**Items listed in a dataset:**
------------------------------------------------

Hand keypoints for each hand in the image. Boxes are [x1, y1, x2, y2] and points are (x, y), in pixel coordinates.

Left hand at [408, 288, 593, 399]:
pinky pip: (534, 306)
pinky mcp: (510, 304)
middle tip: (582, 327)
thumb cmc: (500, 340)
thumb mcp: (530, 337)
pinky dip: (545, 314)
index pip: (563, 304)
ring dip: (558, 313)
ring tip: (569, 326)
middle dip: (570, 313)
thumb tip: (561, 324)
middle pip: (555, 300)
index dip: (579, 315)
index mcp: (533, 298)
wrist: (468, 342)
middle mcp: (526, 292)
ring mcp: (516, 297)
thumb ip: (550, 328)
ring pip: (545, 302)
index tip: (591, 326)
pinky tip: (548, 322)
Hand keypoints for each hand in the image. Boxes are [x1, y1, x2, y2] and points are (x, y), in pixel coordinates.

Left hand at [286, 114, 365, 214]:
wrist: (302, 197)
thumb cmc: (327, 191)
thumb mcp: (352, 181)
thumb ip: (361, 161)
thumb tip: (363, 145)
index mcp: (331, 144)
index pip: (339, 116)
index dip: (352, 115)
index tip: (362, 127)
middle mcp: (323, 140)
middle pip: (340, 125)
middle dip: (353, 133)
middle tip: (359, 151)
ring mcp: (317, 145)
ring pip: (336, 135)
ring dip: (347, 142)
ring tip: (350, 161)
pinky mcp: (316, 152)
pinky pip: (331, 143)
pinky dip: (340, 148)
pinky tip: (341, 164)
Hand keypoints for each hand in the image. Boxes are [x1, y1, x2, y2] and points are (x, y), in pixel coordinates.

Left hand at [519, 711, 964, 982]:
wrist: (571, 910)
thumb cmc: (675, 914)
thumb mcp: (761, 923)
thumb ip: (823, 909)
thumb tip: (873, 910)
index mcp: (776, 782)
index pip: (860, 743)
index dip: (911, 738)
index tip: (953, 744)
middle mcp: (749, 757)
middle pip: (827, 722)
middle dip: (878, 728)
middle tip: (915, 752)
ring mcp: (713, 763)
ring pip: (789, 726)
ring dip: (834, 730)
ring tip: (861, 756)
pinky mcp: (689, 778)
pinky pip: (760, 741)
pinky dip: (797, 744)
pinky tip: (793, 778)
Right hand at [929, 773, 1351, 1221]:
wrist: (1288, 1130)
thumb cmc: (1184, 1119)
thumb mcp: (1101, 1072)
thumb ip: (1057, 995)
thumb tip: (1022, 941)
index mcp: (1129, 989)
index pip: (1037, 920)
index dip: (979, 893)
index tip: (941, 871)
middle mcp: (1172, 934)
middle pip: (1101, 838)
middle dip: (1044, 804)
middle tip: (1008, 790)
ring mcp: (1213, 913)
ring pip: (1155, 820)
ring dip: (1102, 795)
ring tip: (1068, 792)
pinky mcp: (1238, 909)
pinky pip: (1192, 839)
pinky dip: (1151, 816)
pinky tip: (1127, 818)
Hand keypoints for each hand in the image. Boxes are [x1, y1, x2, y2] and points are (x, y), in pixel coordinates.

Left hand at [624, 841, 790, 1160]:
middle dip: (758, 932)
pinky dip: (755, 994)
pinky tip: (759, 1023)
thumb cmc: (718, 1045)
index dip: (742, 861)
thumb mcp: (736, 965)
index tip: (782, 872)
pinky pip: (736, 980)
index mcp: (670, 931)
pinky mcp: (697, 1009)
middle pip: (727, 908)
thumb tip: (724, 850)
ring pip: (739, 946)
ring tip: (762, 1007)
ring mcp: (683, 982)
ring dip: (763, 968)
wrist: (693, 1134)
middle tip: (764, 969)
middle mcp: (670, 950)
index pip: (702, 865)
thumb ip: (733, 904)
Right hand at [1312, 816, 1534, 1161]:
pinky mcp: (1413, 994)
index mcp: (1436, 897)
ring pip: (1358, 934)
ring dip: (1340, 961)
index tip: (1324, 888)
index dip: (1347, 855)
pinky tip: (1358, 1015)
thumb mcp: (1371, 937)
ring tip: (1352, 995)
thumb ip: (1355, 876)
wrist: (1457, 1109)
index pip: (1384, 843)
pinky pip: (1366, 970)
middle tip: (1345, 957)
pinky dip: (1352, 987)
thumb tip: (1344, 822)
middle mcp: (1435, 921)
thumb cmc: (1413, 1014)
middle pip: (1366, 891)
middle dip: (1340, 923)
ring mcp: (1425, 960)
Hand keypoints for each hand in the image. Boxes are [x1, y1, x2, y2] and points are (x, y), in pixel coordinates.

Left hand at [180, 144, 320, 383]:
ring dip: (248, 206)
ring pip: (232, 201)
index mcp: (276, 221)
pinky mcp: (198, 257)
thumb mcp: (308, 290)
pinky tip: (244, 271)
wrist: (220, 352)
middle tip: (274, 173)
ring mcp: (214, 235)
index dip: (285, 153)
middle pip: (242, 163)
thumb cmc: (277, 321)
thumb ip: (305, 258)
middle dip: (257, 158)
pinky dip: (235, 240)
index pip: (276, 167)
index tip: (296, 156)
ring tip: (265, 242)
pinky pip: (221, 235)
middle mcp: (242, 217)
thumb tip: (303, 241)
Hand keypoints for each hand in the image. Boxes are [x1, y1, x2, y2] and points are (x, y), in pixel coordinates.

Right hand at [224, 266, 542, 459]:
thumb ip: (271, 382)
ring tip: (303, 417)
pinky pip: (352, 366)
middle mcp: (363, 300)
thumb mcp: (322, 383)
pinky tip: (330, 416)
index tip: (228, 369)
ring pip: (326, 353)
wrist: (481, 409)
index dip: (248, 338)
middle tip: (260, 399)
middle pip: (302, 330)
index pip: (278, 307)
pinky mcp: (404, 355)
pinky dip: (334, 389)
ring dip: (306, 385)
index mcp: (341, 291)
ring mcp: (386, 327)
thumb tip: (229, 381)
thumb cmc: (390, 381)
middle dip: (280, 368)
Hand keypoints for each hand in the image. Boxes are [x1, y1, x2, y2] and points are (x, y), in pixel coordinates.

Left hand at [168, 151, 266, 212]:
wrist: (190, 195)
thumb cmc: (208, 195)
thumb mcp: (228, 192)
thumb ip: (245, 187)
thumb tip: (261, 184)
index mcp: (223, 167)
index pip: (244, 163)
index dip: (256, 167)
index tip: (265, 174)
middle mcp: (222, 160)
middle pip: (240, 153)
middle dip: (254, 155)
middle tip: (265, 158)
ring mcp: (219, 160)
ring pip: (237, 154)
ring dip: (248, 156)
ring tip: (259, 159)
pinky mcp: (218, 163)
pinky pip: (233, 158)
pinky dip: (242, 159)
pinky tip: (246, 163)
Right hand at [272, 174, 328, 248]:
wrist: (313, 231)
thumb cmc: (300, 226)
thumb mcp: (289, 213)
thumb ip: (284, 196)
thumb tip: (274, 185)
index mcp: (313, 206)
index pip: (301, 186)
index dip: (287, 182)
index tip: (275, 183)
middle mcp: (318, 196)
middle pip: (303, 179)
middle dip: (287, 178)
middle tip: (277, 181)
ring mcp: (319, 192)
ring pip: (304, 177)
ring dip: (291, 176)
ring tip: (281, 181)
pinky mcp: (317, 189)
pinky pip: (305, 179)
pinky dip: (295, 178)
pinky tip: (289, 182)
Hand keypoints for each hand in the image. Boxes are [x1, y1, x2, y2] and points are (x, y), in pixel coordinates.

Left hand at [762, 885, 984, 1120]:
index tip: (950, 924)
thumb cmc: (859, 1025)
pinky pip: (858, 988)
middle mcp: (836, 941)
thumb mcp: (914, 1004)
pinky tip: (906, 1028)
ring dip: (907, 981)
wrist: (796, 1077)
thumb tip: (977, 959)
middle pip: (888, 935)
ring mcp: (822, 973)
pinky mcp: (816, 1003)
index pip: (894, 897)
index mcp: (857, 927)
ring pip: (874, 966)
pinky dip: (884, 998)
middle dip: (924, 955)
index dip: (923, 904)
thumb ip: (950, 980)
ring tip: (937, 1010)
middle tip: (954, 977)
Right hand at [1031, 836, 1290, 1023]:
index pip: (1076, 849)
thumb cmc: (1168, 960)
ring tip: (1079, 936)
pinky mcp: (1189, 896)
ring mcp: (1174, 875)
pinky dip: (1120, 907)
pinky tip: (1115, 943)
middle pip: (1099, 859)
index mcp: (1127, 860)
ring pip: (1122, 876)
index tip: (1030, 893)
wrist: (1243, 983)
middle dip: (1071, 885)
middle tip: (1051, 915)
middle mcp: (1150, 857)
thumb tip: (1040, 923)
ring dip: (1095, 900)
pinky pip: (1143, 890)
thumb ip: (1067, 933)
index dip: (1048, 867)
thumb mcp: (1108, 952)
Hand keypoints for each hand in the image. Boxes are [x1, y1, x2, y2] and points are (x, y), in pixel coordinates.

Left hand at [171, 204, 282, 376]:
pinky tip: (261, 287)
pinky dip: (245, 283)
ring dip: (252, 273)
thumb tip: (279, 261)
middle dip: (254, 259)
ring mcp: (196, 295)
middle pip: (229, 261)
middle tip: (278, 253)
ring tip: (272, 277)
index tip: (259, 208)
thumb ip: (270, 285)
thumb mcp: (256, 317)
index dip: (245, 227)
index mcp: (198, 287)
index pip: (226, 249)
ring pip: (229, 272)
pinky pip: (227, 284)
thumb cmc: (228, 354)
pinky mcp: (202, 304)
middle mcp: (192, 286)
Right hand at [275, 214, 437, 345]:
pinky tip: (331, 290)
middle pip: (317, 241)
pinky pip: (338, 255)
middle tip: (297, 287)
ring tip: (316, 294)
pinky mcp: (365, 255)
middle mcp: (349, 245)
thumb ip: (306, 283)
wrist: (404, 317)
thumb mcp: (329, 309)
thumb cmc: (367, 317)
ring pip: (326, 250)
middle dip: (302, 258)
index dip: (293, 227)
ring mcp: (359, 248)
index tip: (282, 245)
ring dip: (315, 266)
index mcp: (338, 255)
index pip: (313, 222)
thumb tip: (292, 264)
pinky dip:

------------------------------------------------

**How to complete this task:**
Take the lines above from the first through the one containing "middle mcp: (526, 292)" and reproduce them exactly; include nothing else.

**Answer for the task:**
Hand keypoints for each hand in the image. Boxes are [x1, y1, x2, y2] and points are (x, y), in pixel coordinates.

Left hand at [408, 288, 593, 399]:
pinky pip: (534, 306)
pinky mcp: (510, 304)
middle tip: (582, 327)
thumb cmc: (500, 340)
thumb mcp: (530, 337)
pinky dip: (545, 314)
index pip: (563, 304)
ring dip: (558, 313)
ring tip: (569, 326)
middle dip: (570, 313)
thumb tip: (561, 324)
middle pip: (555, 300)
index dip: (579, 315)
index mcp: (533, 298)
wrist: (468, 342)
middle mcp: (526, 292)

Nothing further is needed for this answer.